The shift of Indonesia's big harvest to a later period also means that the Indonesian government will have to carefully monitor price movements of agricultural products and respond immediately before inflation peaks (for example by allowing more imports of certain products). Nasution added that the contribution of the agriculture sector to Indonesia's GDP will be somewhat undermined in the first quarter of 2018 due to the different timing of the big harvest period.
However, with the big harvest shifting from last year's March-April period to the second quarter in 2018 also implies that Indonesia's GDP should get a boost in Q2-2018.

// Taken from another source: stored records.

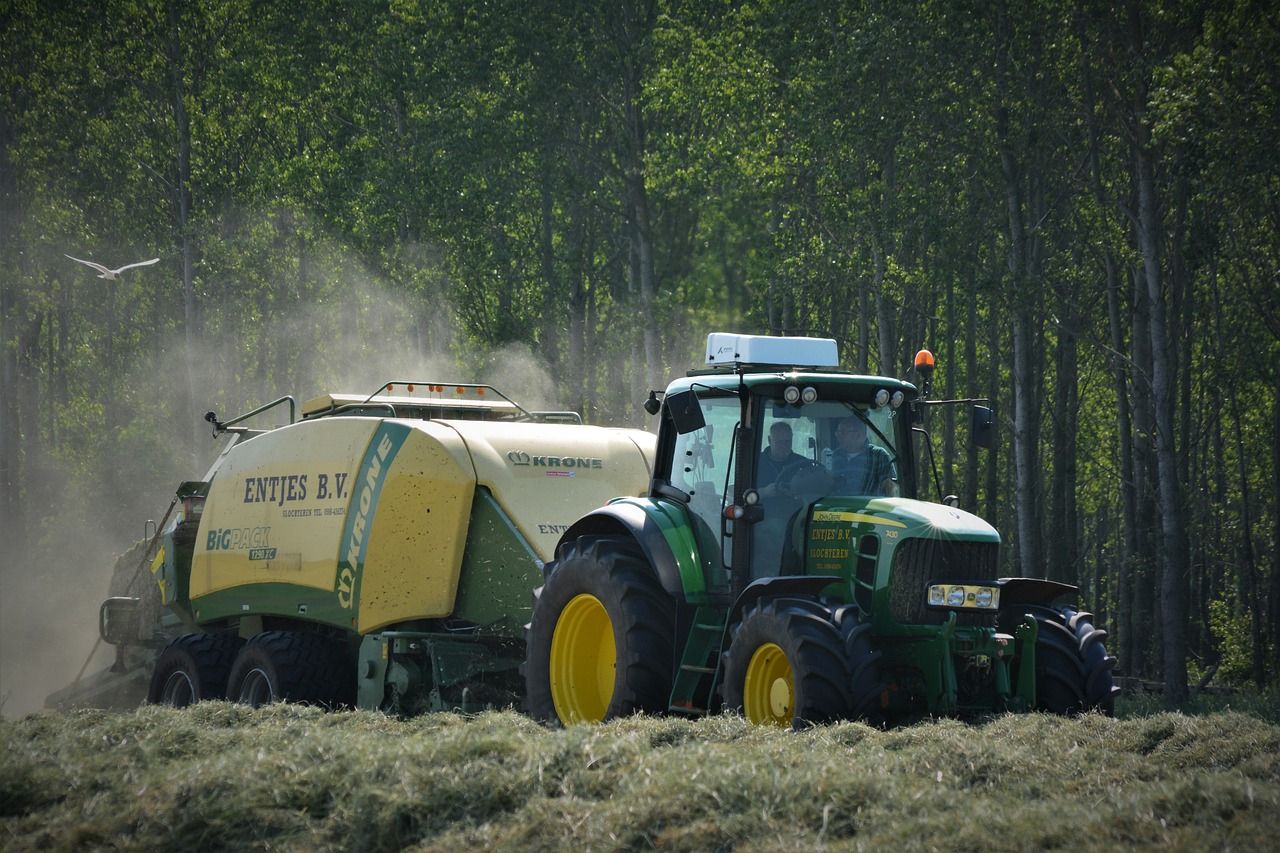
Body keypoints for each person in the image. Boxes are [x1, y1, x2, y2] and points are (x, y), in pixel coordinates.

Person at [831, 416, 895, 496]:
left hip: (869, 507)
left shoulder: (879, 455)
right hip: (839, 507)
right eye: (838, 432)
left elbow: (889, 489)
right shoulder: (836, 455)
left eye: (843, 432)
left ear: (857, 435)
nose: (837, 436)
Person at [757, 421, 806, 496]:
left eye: (787, 441)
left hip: (799, 506)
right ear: (769, 440)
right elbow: (737, 492)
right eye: (779, 442)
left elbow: (818, 489)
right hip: (762, 507)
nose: (784, 446)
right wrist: (764, 492)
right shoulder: (754, 463)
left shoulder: (803, 463)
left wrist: (798, 491)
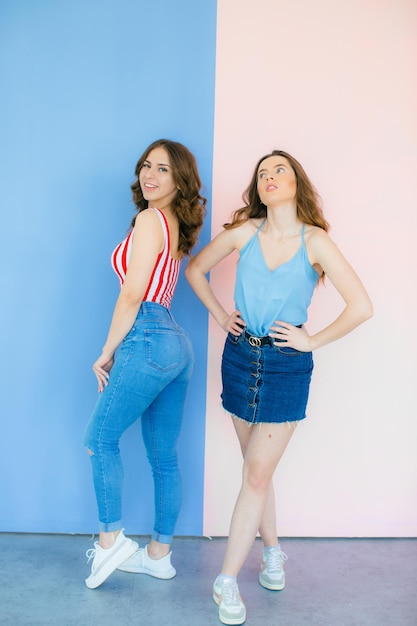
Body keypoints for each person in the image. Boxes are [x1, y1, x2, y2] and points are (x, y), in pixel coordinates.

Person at [185, 149, 373, 625]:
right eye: (262, 173)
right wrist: (222, 314)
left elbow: (361, 306)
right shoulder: (245, 233)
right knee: (257, 472)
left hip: (288, 364)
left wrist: (311, 340)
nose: (269, 177)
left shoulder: (316, 242)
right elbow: (195, 270)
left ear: (296, 183)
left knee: (255, 475)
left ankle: (225, 581)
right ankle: (272, 552)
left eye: (279, 170)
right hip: (240, 356)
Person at [83, 139, 206, 590]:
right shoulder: (175, 223)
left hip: (149, 335)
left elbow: (133, 294)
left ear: (180, 181)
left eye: (163, 170)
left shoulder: (149, 219)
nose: (149, 176)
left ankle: (111, 540)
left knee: (99, 437)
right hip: (177, 344)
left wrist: (107, 349)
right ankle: (159, 556)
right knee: (163, 457)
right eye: (146, 166)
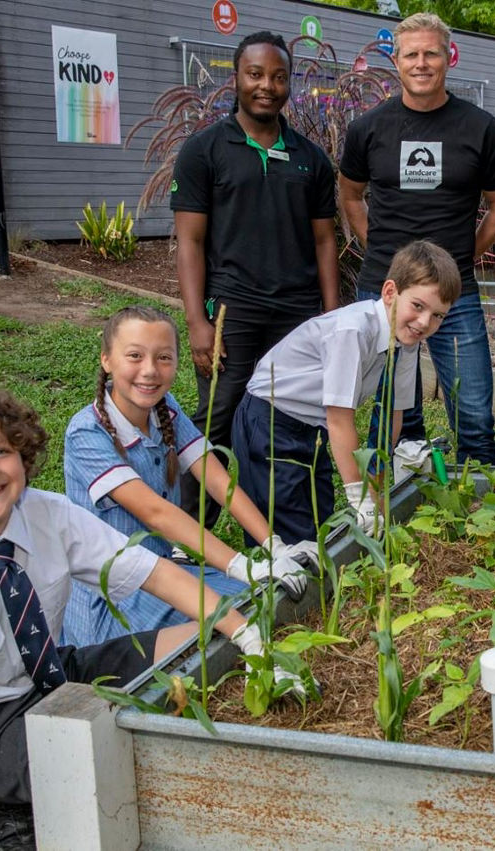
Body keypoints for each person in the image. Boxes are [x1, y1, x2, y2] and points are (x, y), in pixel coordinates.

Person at [0, 388, 267, 851]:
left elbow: (153, 572)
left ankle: (62, 785)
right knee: (98, 744)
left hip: (54, 677)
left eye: (1, 451)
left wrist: (237, 626)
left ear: (24, 455)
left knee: (197, 647)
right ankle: (16, 813)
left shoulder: (50, 514)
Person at [62, 305, 313, 646]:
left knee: (271, 598)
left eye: (164, 357)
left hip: (164, 574)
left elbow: (216, 479)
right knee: (243, 616)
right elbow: (156, 513)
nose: (150, 371)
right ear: (106, 360)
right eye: (134, 356)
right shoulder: (86, 433)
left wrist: (274, 545)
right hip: (115, 598)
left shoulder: (165, 408)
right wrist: (242, 565)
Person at [171, 30, 339, 529]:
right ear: (236, 78)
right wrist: (197, 322)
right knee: (215, 424)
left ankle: (285, 533)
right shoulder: (204, 151)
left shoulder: (310, 157)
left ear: (290, 83)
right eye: (256, 74)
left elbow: (326, 242)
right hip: (231, 311)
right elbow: (189, 243)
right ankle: (190, 539)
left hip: (297, 315)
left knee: (293, 422)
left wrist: (329, 320)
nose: (267, 85)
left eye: (279, 77)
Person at [338, 12, 495, 465]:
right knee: (390, 416)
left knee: (475, 417)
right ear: (395, 60)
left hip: (456, 298)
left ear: (447, 58)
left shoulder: (480, 128)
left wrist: (459, 260)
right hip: (385, 290)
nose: (421, 63)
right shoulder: (368, 128)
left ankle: (482, 516)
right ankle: (390, 512)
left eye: (431, 53)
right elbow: (351, 196)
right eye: (411, 54)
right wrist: (377, 247)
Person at [232, 240, 461, 545]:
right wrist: (359, 497)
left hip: (312, 430)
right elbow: (340, 420)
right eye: (418, 306)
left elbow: (394, 413)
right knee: (288, 532)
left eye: (438, 315)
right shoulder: (353, 331)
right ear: (390, 292)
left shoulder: (407, 344)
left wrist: (376, 488)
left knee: (320, 517)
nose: (424, 322)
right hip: (269, 421)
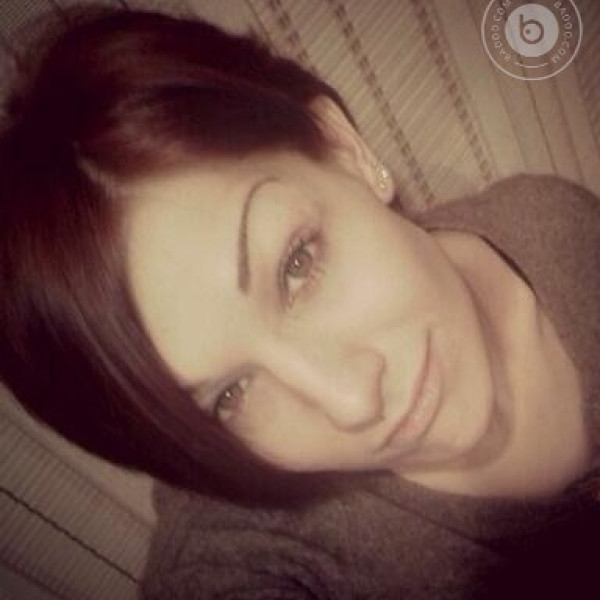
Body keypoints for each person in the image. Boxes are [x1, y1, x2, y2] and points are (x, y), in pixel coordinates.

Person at [1, 6, 598, 599]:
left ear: (343, 149)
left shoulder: (552, 220)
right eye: (229, 396)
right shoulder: (255, 565)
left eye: (297, 264)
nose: (352, 403)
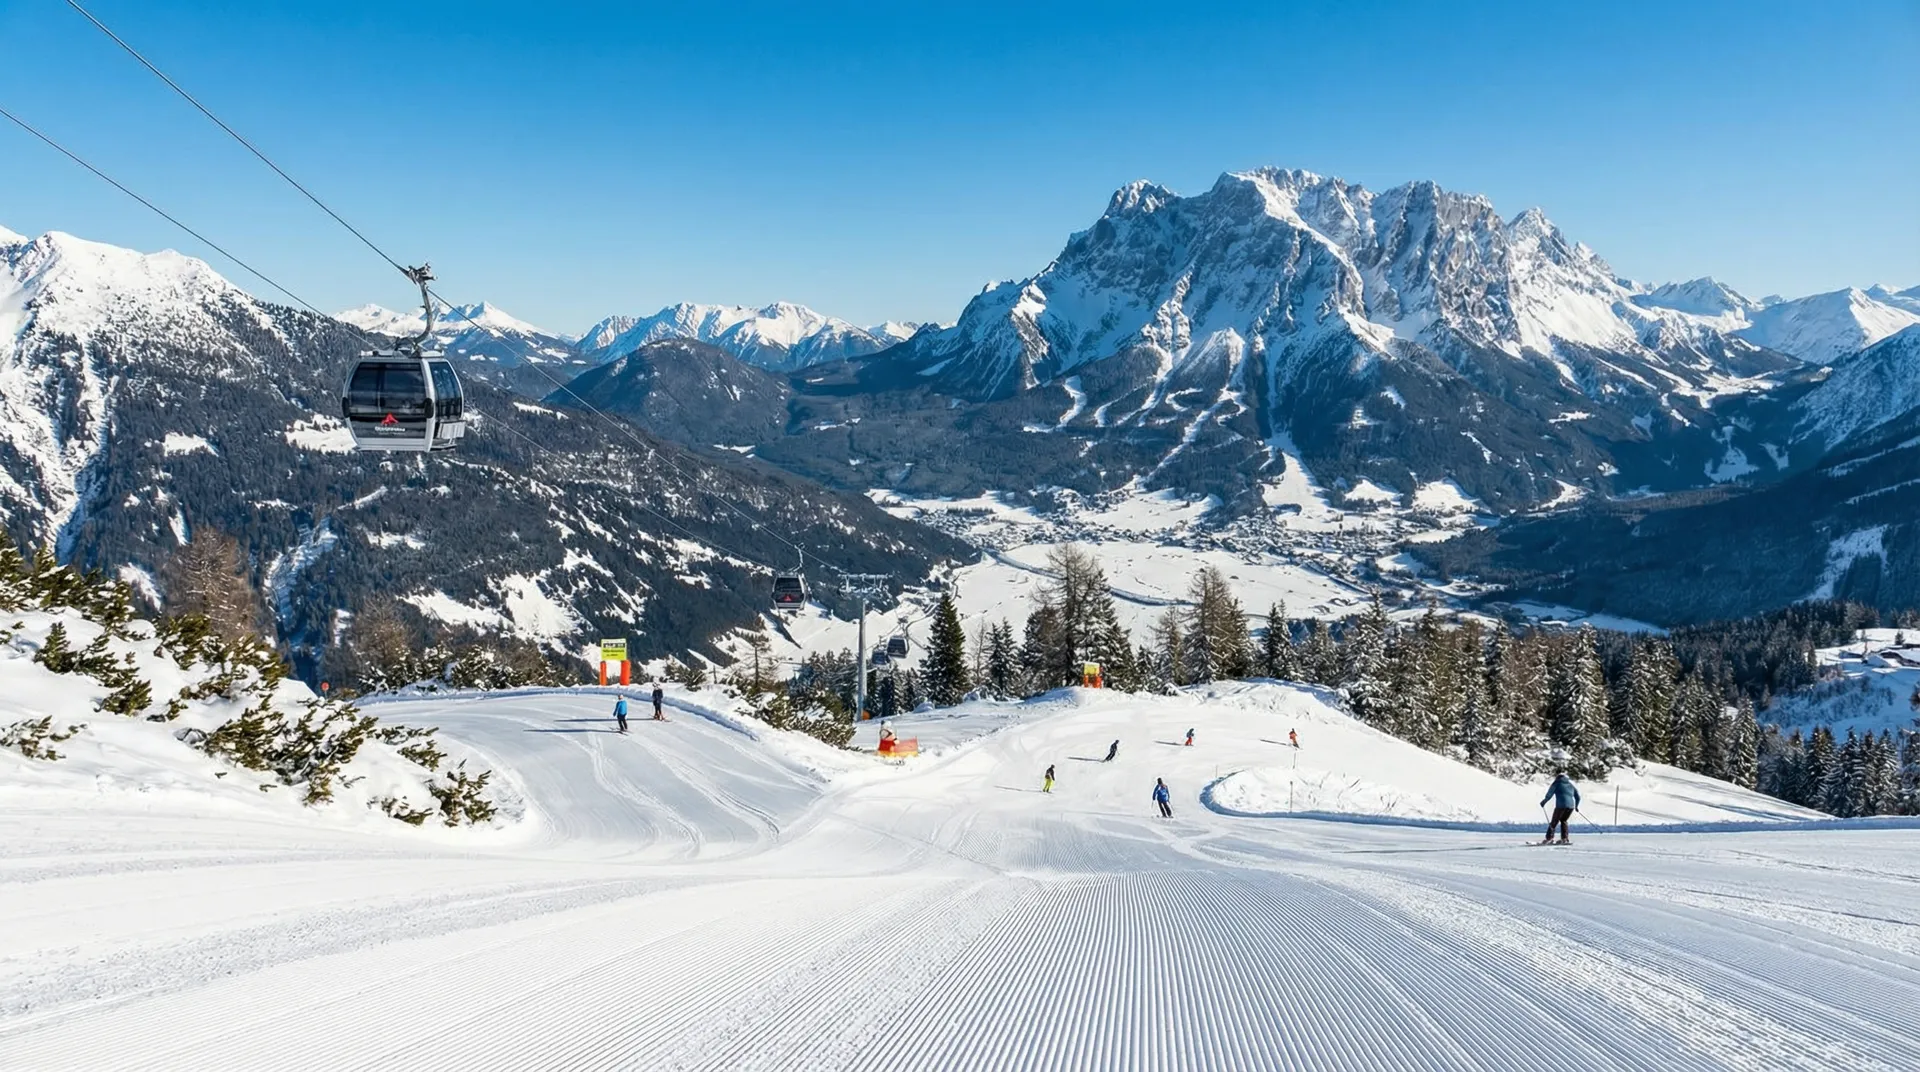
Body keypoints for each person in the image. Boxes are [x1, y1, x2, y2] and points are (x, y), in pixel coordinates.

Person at [1540, 770, 1580, 844]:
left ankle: (1549, 838)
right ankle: (1564, 839)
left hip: (1561, 806)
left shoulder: (1557, 783)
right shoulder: (1571, 785)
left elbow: (1550, 794)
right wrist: (1576, 806)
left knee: (1554, 822)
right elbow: (1578, 796)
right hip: (1571, 806)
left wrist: (1544, 802)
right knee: (1564, 821)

Meanwhile, Nasution is pessimistic about credit growth in Indonesia in 2018. While the central bank targets to see a rebound from a credit growth pace of 8.3 percent (y/y) in 2017 to the range of 10-12 percent (y/y) in 2018, Nasution expects to see a similar growth pace as seen in 2017. Last week Indonesian President Joko Widodo had gathered key directors and commissioners of four state-owned banks, 27 regional development banks, 75 private banks, and eight branches of foreign banks at the Presidential Palace in Jakarta and urged them to leave their "comfort zone" and become more willing to boost credit growth even though it would come at the risk of rising non-performing loans and a lower capital adequacy ratio, both of which are at safe levels currently. Rising credit growth would boost economic activity, hence helping Indonesia to reach the government's GDP growth target of 5.4 percent (y/y) in 2018.
Bhima Yudhistira, economist at Indef, said Indonesia's economic growth will ease to 4.95 percent (y/y) in the first quarter of 2018 as household consumption, investment, and export are all not growing at significant levels, while these three indicators are vital for Indonesian economic growth. For example, the 1.8 percent drop in domestic retail sales in January 2018 is a bad sign. This is partly caused by a delay in the disbursement of the government's social assistance program, while food inflation was high in January 2018.
Also regarding direct investment Yudhistira is pessimistic as the government has still not finalized its new online single submission (OSS) system, part of the investment licensing reform agenda. Meanwhile, regarding export Yudhistira said Indonesia faced a trade deficit in the first two months of 2018.
But a positive factor is that government spending has already reached 8.8 percent of the full-year target by February (up from 7.5 percent in the preceding year). Disbursement of government funds should give a boost to the local economy.
Meanwhile, Project Consultant of the Asian Development Bank Eric Sugandi said Indonesia's GDP growth is likely to fall below the government's target of 5.4 percent (y/y) in 2018. He expects a growth rate of 5.3 percent (y/y), but would not be surprised if it would fall below his prediction.